Your objective
Print the records exactly as given.

==================================================

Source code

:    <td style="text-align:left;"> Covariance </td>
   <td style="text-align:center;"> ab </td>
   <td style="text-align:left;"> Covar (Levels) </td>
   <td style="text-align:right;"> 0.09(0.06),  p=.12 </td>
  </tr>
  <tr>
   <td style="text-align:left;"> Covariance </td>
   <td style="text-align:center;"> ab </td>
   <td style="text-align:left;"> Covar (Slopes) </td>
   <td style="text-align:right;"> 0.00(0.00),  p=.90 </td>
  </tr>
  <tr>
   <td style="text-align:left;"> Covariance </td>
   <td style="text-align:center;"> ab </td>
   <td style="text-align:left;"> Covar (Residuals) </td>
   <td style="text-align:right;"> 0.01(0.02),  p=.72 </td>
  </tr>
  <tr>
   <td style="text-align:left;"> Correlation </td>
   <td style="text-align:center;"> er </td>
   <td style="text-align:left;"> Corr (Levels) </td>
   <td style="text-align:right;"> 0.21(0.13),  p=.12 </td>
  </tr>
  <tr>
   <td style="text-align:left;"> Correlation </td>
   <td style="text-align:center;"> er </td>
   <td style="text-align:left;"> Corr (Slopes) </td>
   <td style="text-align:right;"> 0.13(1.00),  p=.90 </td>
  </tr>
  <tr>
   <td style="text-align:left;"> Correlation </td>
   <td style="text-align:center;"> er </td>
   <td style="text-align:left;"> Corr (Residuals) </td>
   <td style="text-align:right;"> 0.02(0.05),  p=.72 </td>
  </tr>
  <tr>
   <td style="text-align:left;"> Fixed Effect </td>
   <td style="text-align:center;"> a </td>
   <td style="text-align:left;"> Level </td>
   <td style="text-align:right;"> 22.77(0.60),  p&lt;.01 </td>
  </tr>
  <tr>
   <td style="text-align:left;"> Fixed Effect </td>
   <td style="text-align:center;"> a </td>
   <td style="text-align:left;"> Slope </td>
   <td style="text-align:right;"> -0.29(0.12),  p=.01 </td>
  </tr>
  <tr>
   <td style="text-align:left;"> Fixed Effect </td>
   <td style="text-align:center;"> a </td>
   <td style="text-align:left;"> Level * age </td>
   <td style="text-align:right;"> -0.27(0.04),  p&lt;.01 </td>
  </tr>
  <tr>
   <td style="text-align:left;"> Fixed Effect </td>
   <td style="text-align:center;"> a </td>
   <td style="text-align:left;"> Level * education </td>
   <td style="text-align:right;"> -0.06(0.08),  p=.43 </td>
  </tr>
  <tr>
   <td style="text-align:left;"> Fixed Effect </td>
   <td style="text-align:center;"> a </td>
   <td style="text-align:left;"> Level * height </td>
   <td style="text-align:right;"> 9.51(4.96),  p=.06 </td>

==================================================

Written answer
Source code

:    <td style="text-align:left;"> Covariance </td>
   <td style="text-align:center;"> ab </td>
   <td style="text-align:left;"> Covar (Levels) </td>
   <td style="text-align:right;"> 0.09(0.06),  p=.12 </td>
  </tr>
  <tr>
   <td style="text-align:left;"> Covariance </td>
   <td style="text-align:center;"> ab </td>
   <td style="text-align:left;"> Covar (Slopes) </td>
   <td style="text-align:right;"> 0.00(0.00),  p=.90 </td>
  </tr>
  <tr>
   <td style="text-align:left;"> Covariance </td>
   <td style="text-align:center;"> ab </td>
   <td style="text-align:left;"> Covar (Residuals) </td>
   <td style="text-align:right;"> 0.01(0.02),  p=.72 </td>
  </tr>
  <tr>
   <td style="text-align:left;"> Correlation </td>
   <td style="text-align:center;"> er </td>
   <td style="text-align:left;"> Corr (Levels) </td>
   <td style="text-align:right;"> 0.21(0.13),  p=.12 </td>
  </tr>
  <tr>
   <td style="text-align:left;"> Correlation </td>
   <td style="text-align:center;"> er </td>
   <td style="text-align:left;"> Corr (Slopes) </td>
   <td style="text-align:right;"> 0.13(1.00),  p=.90 </td>
  </tr>
  <tr>
   <td style="text-align:left;"> Correlation </td>
   <td style="text-align:center;"> er </td>
   <td style="text-align:left;"> Corr (Residuals) </td>
   <td style="text-align:right;"> 0.02(0.05),  p=.72 </td>
  </tr>
  <tr>
   <td style="text-align:left;"> Fixed Effect </td>
   <td style="text-align:center;"> a </td>
   <td style="text-align:left;"> Level </td>
   <td style="text-align:right;"> 22.77(0.60),  p&lt;.01 </td>
  </tr>
  <tr>
   <td style="text-align:left;"> Fixed Effect </td>
   <td style="text-align:center;"> a </td>
   <td style="text-align:left;"> Slope </td>
   <td style="text-align:right;"> -0.29(0.12),  p=.01 </td>
  </tr>
  <tr>
   <td style="text-align:left;"> Fixed Effect </td>
   <td style="text-align:center;"> a </td>
   <td style="text-align:left;"> Level * age </td>
   <td style="text-align:right;"> -0.27(0.04),  p&lt;.01 </td>
  </tr>
  <tr>
   <td style="text-align:left;"> Fixed Effect </td>
   <td style="text-align:center;"> a </td>
   <td style="text-align:left;"> Level * education </td>
   <td style="text-align:right;"> -0.06(0.08),  p=.43 </td>
  </tr>
  <tr>
   <td style="text-align:left;"> Fixed Effect </td>
   <td style="text-align:center;"> a </td>
   <td style="text-align:left;"> Level * height </td>
   <td style="text-align:right;"> 9.51(4.96),  p=.06 </td>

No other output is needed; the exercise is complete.